We found that between the in-app experience, the email onboarding, and the desired behaviors of a paying customer, we definitely had some misalignment.
But like any startup or SaaS journey, as long as you have a plan and the right expectations, you can execute quickly.
The next phase
Since we've updated our onboarding emails and knowledge base, and removed the more disjointed parts of the experience, Rindle has seen their free trial conversion rate go from 13% to 40% in just a few short months.
Part of this has to do with the onboarding changes we've made, but it also has a *lot* to do with both targeting and support:
We only target the people most likely to get the most value out of Rindle
This seems like a no-brainer, but certain audiences are more likely to churn out of the free trial than others. If you focus on the audiences that are likely to get to the "aha" moment as fast as possible, your free trial conversion rate will naturally go up.
Quickly growing, nimble teams make the most sense for Rindle.
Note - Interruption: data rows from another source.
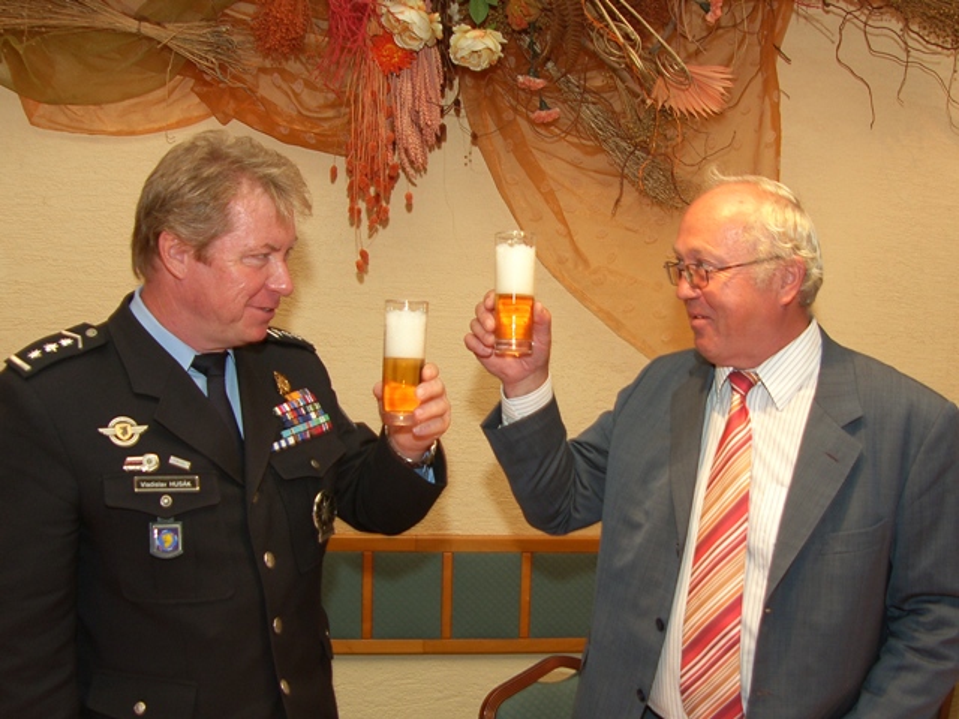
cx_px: 480
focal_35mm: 28
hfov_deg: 63.4
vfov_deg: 49.7
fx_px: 776
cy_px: 360
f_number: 2.2
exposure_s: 1/30
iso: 50
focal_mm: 7.4
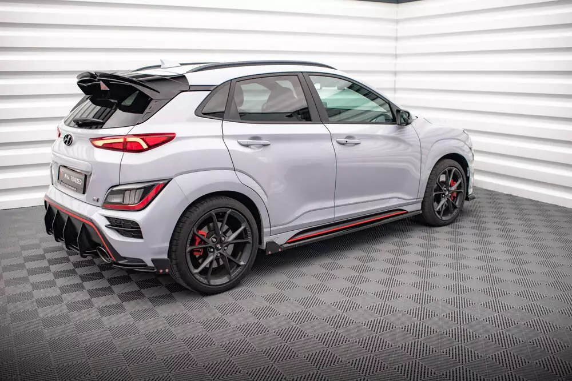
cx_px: 287
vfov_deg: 37.5
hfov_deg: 53.9
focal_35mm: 35
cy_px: 191
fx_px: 562
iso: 1000
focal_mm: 35
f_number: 2.8
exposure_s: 1/100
So growing agencies with tons of contractors and freelancers or startups that are scaling quickly typically get the most value. We turned our attention towards these two audiences and have been tracking their progress along the way.
Rindle's customer support is 🔥
People seem to have gotten so used to mediocre, automated customer support that they were genuinely surprised by Rindle’s responsiveness. Despite some of the in-app and email onboarding challenges they faced, people reacted to the support experience positively. That’s because Rindle has amazingly responsive and quick customer support. And to be honest, we didn't realize at the time just how crucial this was for us.
It's tough to prove, but we think this onboarding experience had a lot to do with the free trial conversion rate increasing.
We're always improving
We're always making tweaks to the onboarding experience, and there are a few more things to try out.
And because the feedback loop from customers is never-ending, we’re constantly taking notes on what makes a truly great onboarding experience and what could be improved.
Our next step: implementing a tool to like Appcues, for example. 😉
I hope this article has given you some ideas about how to discover your own aha moments, and how you can run your own onboarding teardown. Good luck!